Ultimately for the long-term health of any economy, there is no alternative to being like the Germans or Swiss. But with the Euro we are probably past the point that is possible.

What the hell is “deciding to be more like the Germans” in this context?

“Run a mercantilist trade policy where you artificially depress wages in order to build a massive trade surplus, then lend the capital flows you receive back to the people who you’re running the surplus with” is a policy that’s worked for German elites, if not the public who’ve had their wages artificially depressed, but *definitionally* isn’t a policy people can “decide to be more like”. Your surplus is always someone else’s deficit.


Reactions: Twitter, blogs
  1. Foxy52

    The other big realisation from George Soros speech – Germany could face an epic crash if Euro unravels http://t.co/WbADbGmI

  2. Frances Coppola

    Why the European Union is doomed in its current form anyway (says George Soros) | Liberal Conspiracy http://t.co/9GSyY6Jz via @libcon #gfc2

  3. safi

    Why the European Union is doomed in its current form anyway (says George Soros) | Liberal Conspiracy http://t.co/9GSyY6Jz via @libcon #gfc2

  4. Nicola Williams

    The other big realisation from George Soros speech – Germany could face an epic crash if Euro unravels http://t.co/WbADbGmI

  5. Michael Amherst

    The other big realisation from George Soros speech – Germany could face an epic crash if Euro unravels http://t.co/WbADbGmI

  6. sunny hundal

    Three months left to save the Euro, says George Soros. And the European Union is doomed (by implication) http://t.co/xOjWU5xy

  7. Matt Lake

    Three months left to save the Euro, says George Soros.

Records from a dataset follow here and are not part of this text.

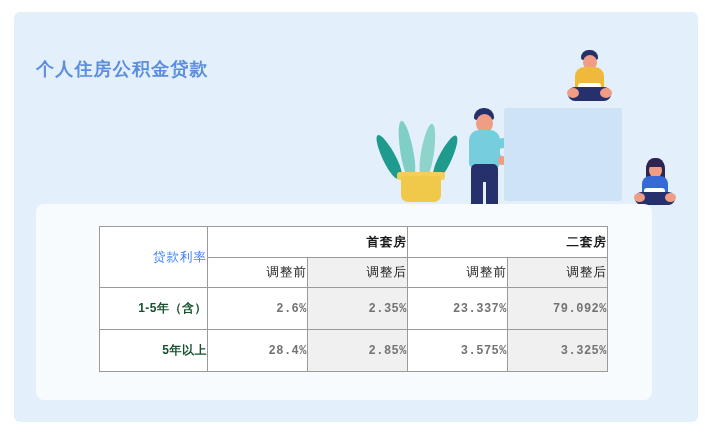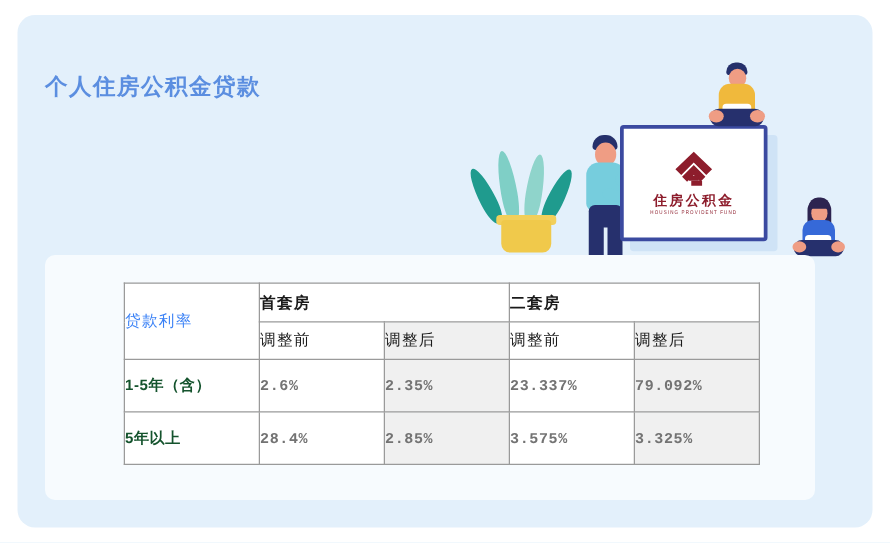--- a/index.html
+++ b/index.html
@@ -21,7 +21,7 @@
     width: 684px;
     height: 410px;
     background: #e3f0fb;
-    border-radius: 14px;
+    border-radius: 6px;
     overflow: hidden;
   }
 

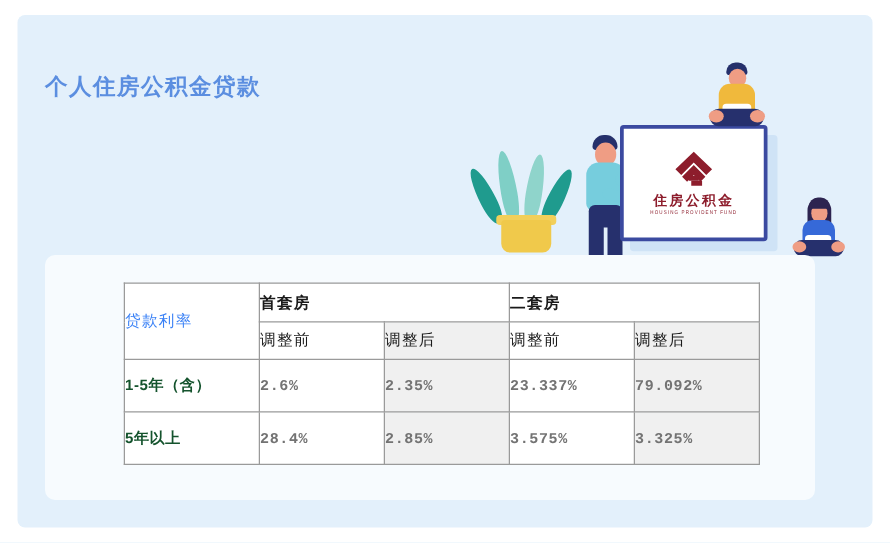--- a/index.html
+++ b/index.html
@@ -365,18 +365,6 @@
 
     <div id="panel-shadow"></div>
 
-    <div id="panel">
-      <div id="panel-inner">
-        <svg id="fund-logo-mark" viewBox="0 0 100 96">
-          <path d="M50 4 L94 46 L80 60 L50 30 L20 60 L6 46 Z" fill="#8d1d2c"></path>
-          <path d="M50 36 L78 64 L66 76 L50 60 L34 76 L22 64 Z" fill="#8d1d2c"></path>
-          <path d="M38 62 L62 62 L62 74 L38 74 Z" fill="#8d1d2c"></path>
-          <path d="M44 74 L70 74 L70 86 L44 86 Z" fill="#8d1d2c"></path>
-        </svg>
-        <div id="fund-logo-cn">住房公积金</div>
-        <div id="fund-logo-en">HOUSING PROVIDENT FUND</div>
-      </div>
-    </div>
 
     <div id="person-top">
       <div class="hair"></div>

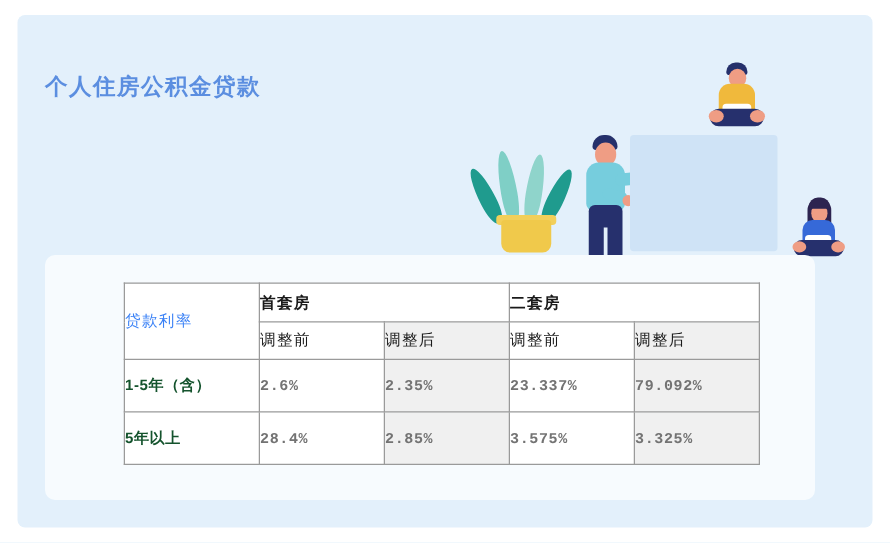--- a/index.html
+++ b/index.html
@@ -286,7 +286,7 @@
   }
   #rate-table td, #rate-table th {
     border: 1px solid #9a9a9a;
-    text-align: left;
+    text-align: right;
     vertical-align: middle;
     background: #ffffff;
     font-family: "Liberation Sans", "DejaVu Sans", sans-serif;

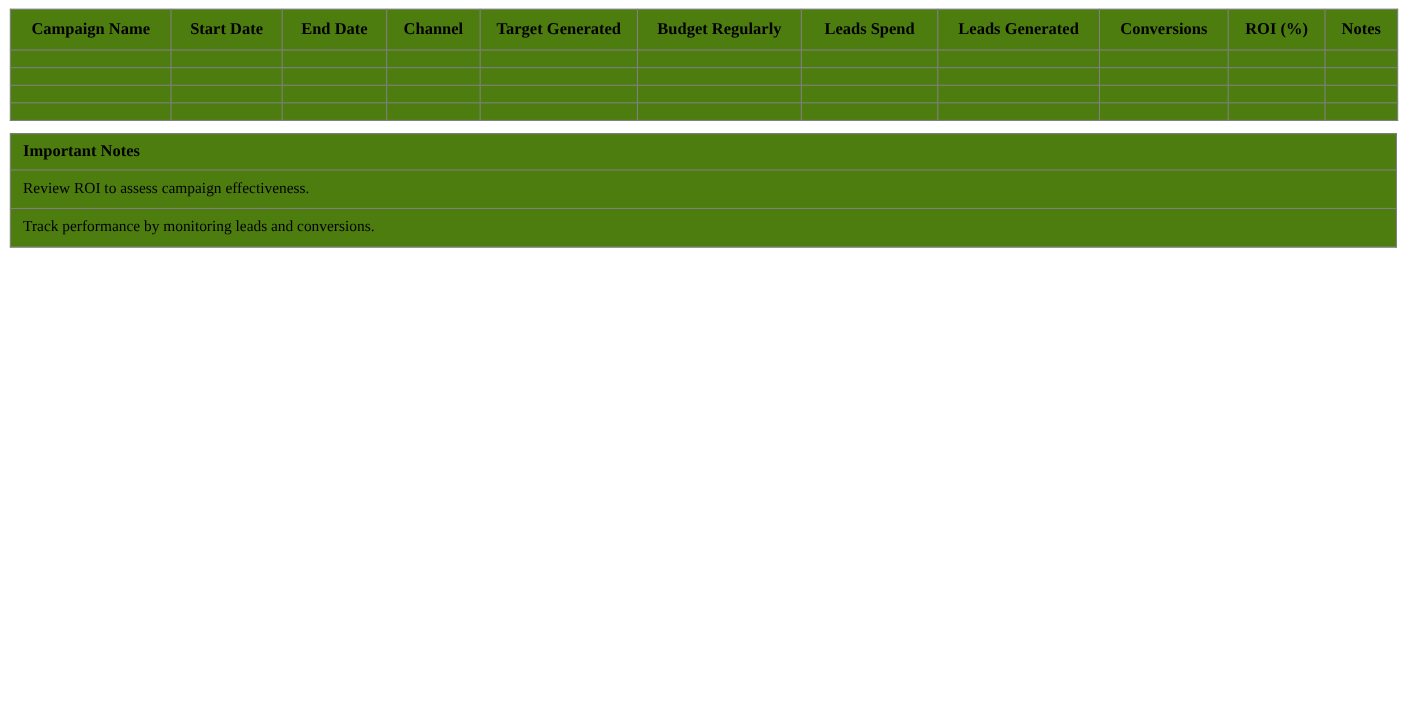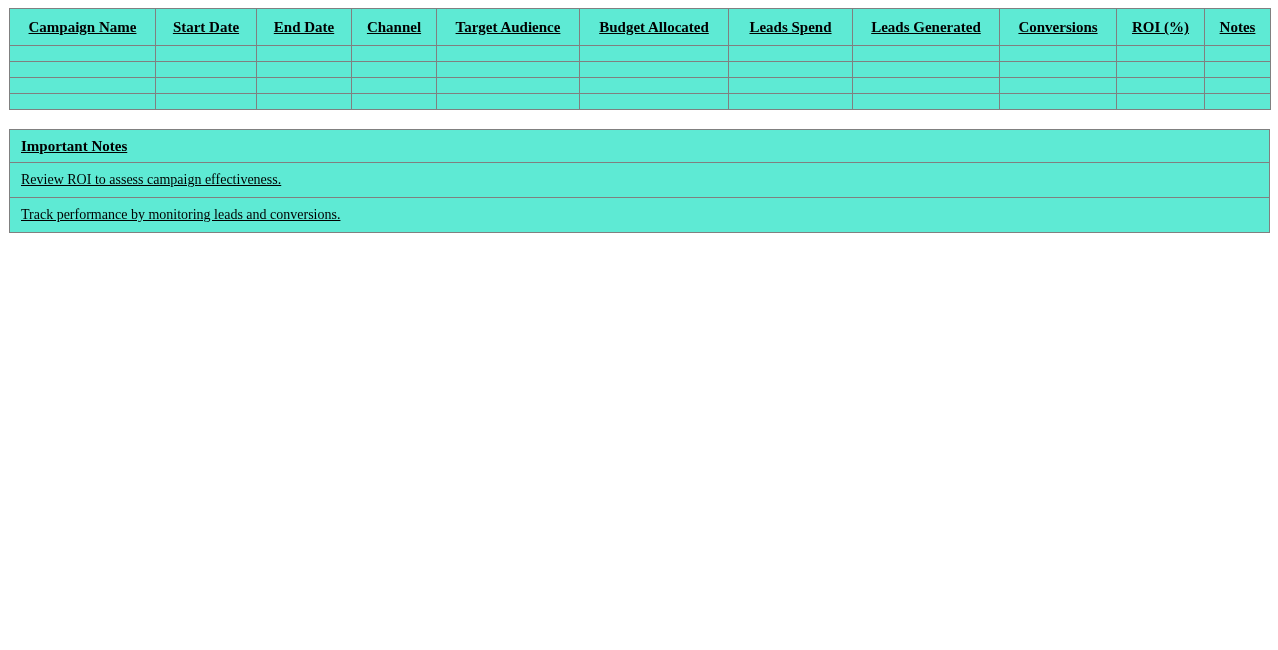--- a/index.html
+++ b/index.html
@@ -19,8 +19,7 @@
     border-collapse: collapse;
     table-layout: fixed;
     width: 1261px;
-    background: #5eead4;
-    text-decoration: underline;
+    background: #4d7c0f;
   }
   
   .campaign-table th {

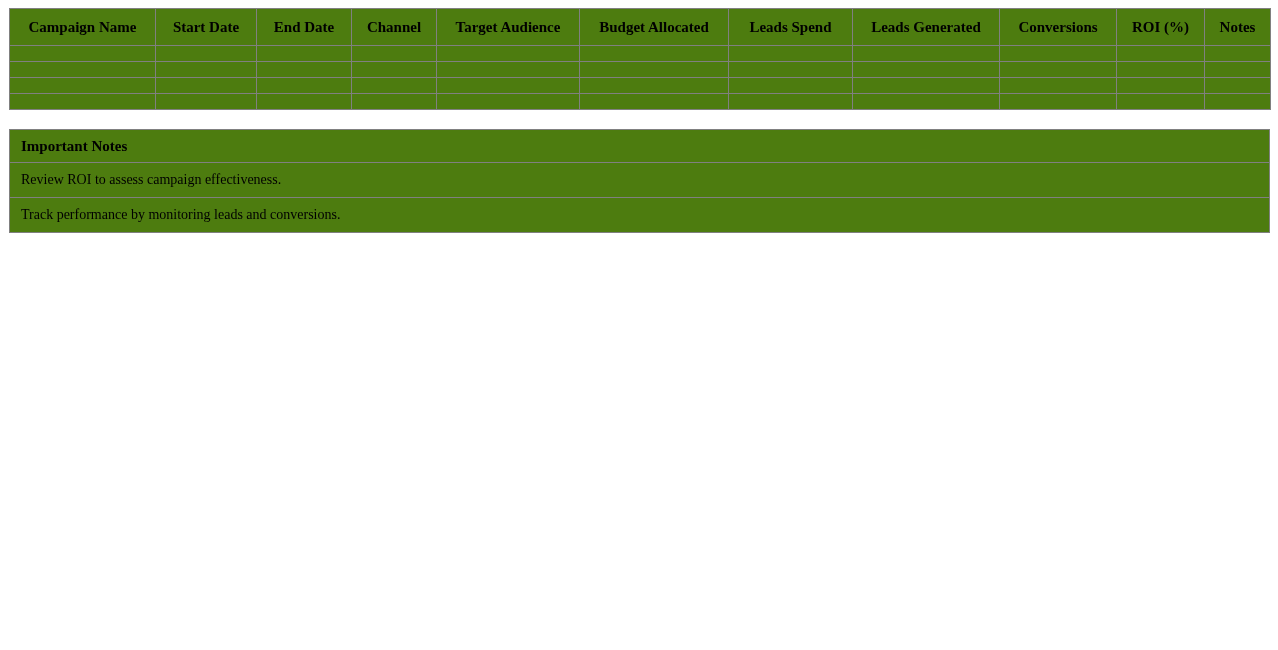--- a/index.html
+++ b/index.html
@@ -81,7 +81,7 @@
         <th>Start Date</th>
         <th>End Date</th>
         <th>Channel</th>
-        <th>Target Audience</th>
+        <th>Target Generated</th>
         <th>Budget Allocated</th>
         <th>Leads Spend</th>
         <th>Leads Generated</th>

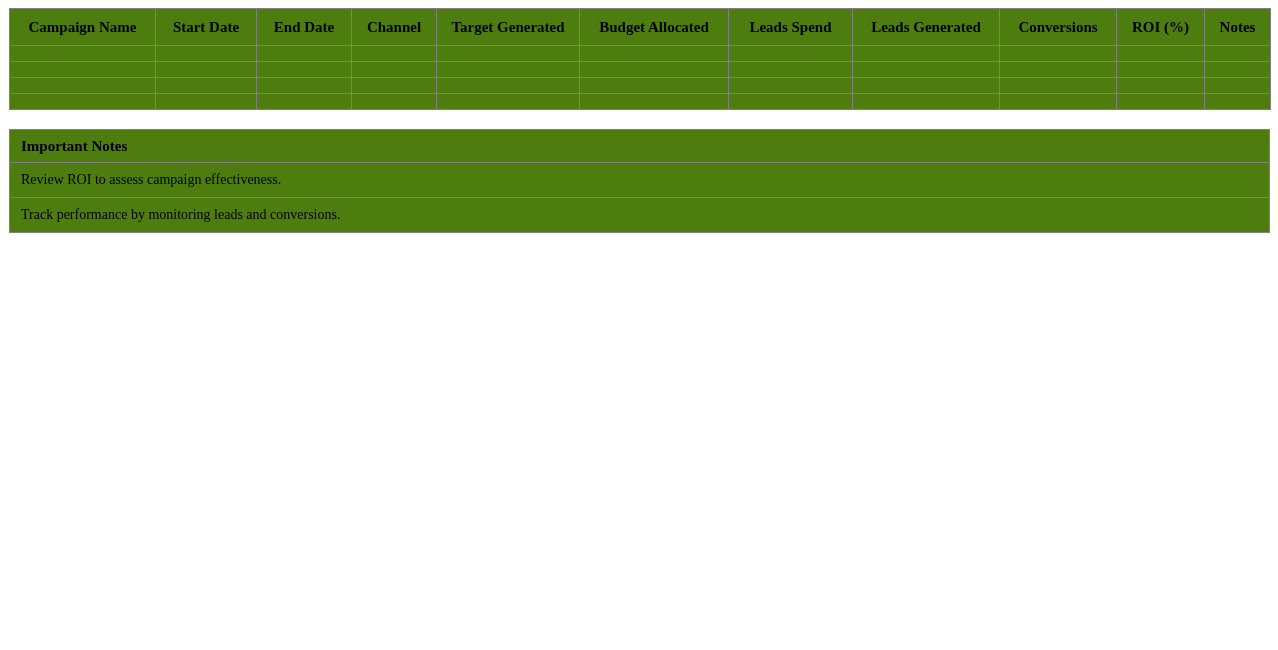--- a/index.html
+++ b/index.html
@@ -82,7 +82,7 @@
         <th>End Date</th>
         <th>Channel</th>
         <th>Target Generated</th>
-        <th>Budget Allocated</th>
+        <th>Budget Regularly</th>
         <th>Leads Spend</th>
         <th>Leads Generated</th>
         <th>Conversions</th>

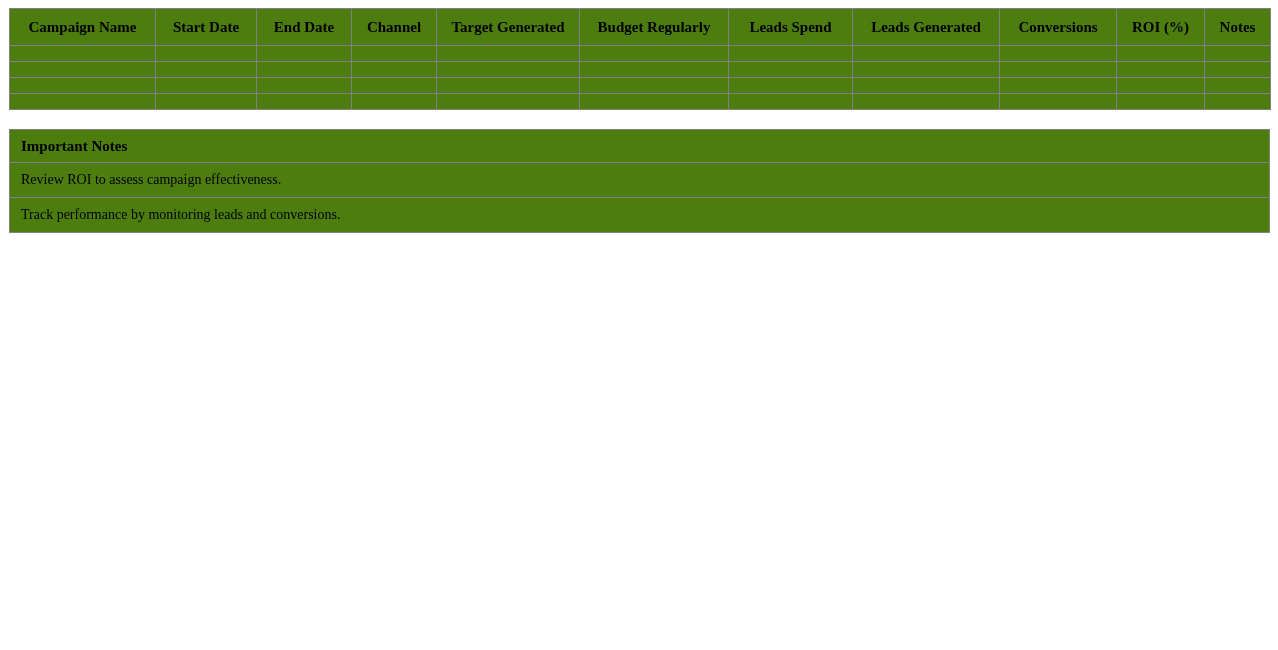--- a/index.html
+++ b/index.html
@@ -40,7 +40,7 @@
   }
   
   .notes-table {
-    margin-top: 19px;
+    margin-top: 11px;
   }
   .notes-table td {
     border: 1px solid #808080;

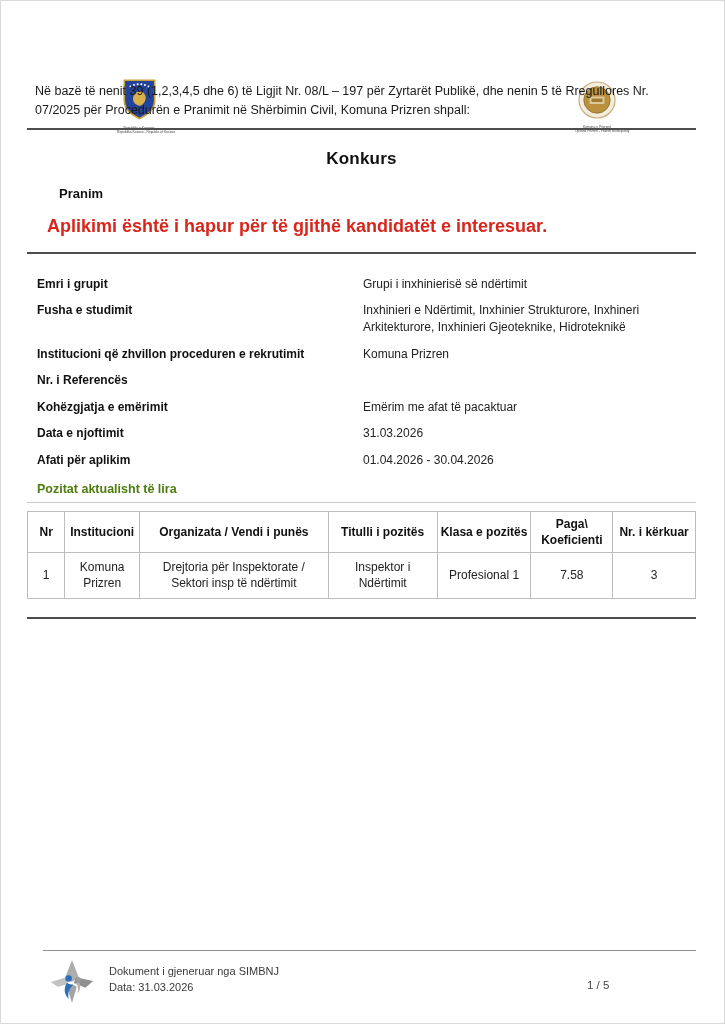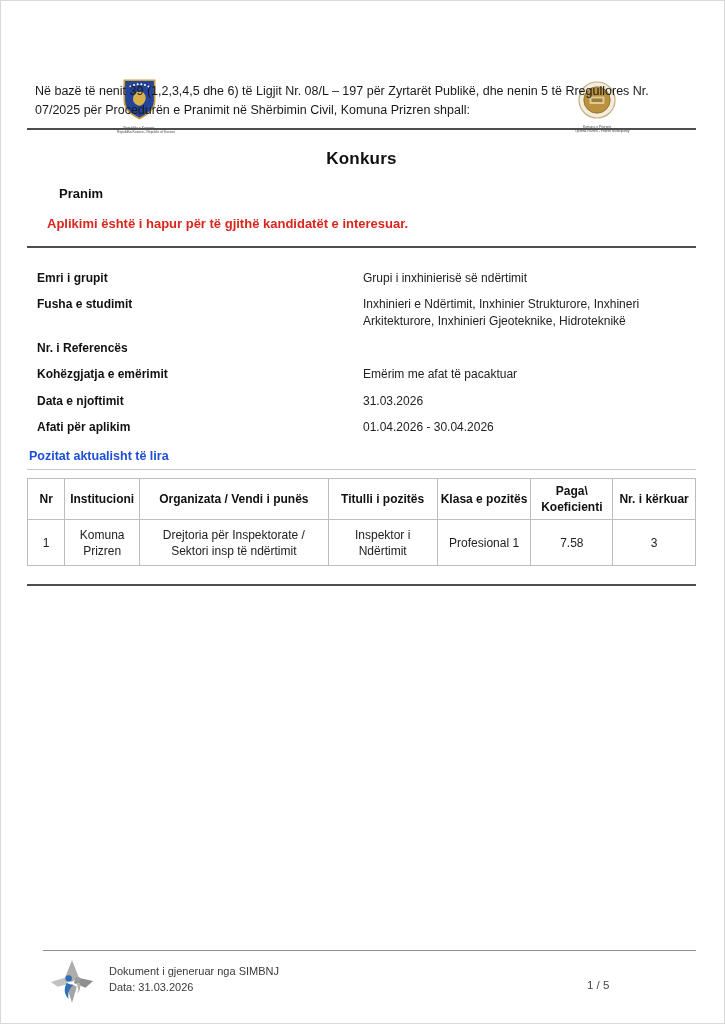--- a/index.html
+++ b/index.html
@@ -27,7 +27,7 @@
   .rule-thick { border:none; border-top:2px solid #4d4d4d; margin-top:8px; }
   .doc-title { margin-top:19px; text-align:center; font-size:17px; font-weight:bold; color:#111; letter-spacing:0.2px; }
   .subtitle { margin-top:17px; margin-left:32px; font-size:13px; font-weight:bold; color:#111; }
-  .notice { margin-top:15px; margin-left:20px; font-size:13px; font-weight:bold; }
+  .notice { margin-top:15px; margin-left:20px; font-size:18px; font-weight:bold; }
   .rule-2 { margin-top:15px; }
   .details { margin-top:22px; }
   .detail-row { display:flex; margin-bottom:9.5px; font-size:12px; line-height:17px; }

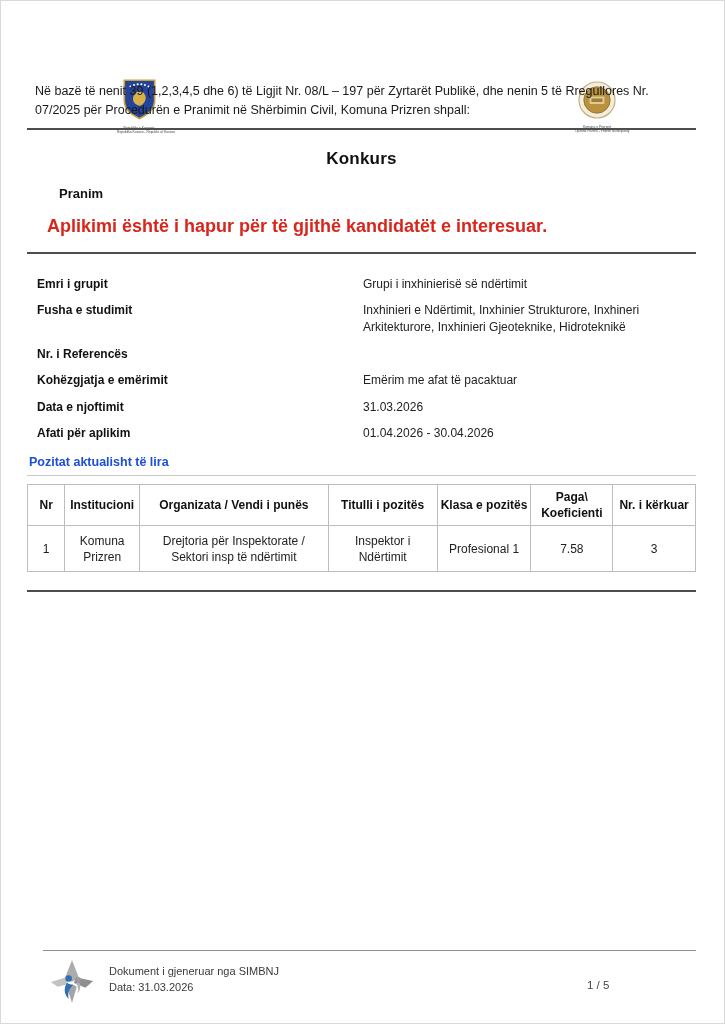--- a/index.html
+++ b/index.html
@@ -117,6 +117,10 @@
       <div class="detail-row">
         <div class="detail-label">Fusha e studimit</div>
         <div class="detail-value">Inxhinieri e Ndërtimit, Inxhinier Strukturore, Inxhineri Arkitekturore, Inxhinieri Gjeoteknike, Hidroteknikë</div>
+      </div>
+      <div class="detail-row">
+        <div class="detail-label">Institucioni që zhvillon proceduren e rekrutimit</div>
+        <div class="detail-value">Komuna Prizren</div>
       </div>
       <div class="detail-row">
         <div class="detail-label">Nr. i Referencës</div>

And the European Union is doomed (by implication) http://t.co/xOjWU5xy

  8. Thomas Milman

    Why the European Union is doomed in its current form anyway (says George Soros) | Liberal Conspiracy http://t.co/Ag0F1389 via @libcon

  9. @GrannyWils

    Three months left to save the Euro, says George Soros. And the European Union is doomed (by implication) http://t.co/xOjWU5xy

  10. Heinrich Elsigan

    Why the European Union is doomed in its current form anyway (says George Soros) | Liberal Conspiracy http://t.co/33DCewyS via @libcon

  11. BevR

    Why the European Union is doomed in its current form anyway (says George Soros) | Liberal Conspiracy http://t.co/A1A5P92R via @libcon

  12. Foxy52

    Why the European Union is doomed in its current form anyway (says George Soros) | Liberal Conspiracy http://t.co/A1A5P92R via @libcon

  13. Michelle Clarke

    The other big realisation from George Soros speech – Germany could face an epic crash if Euro unravels http://t.co/WbADbGmI

  14. Joseph Healy

    Why the European Union is doomed in its current form anyway (says George Soros) | Liberal Conspiracy http://t.co/Tkpmf93i via @libcon





Sorry, the comment form is closed at this time.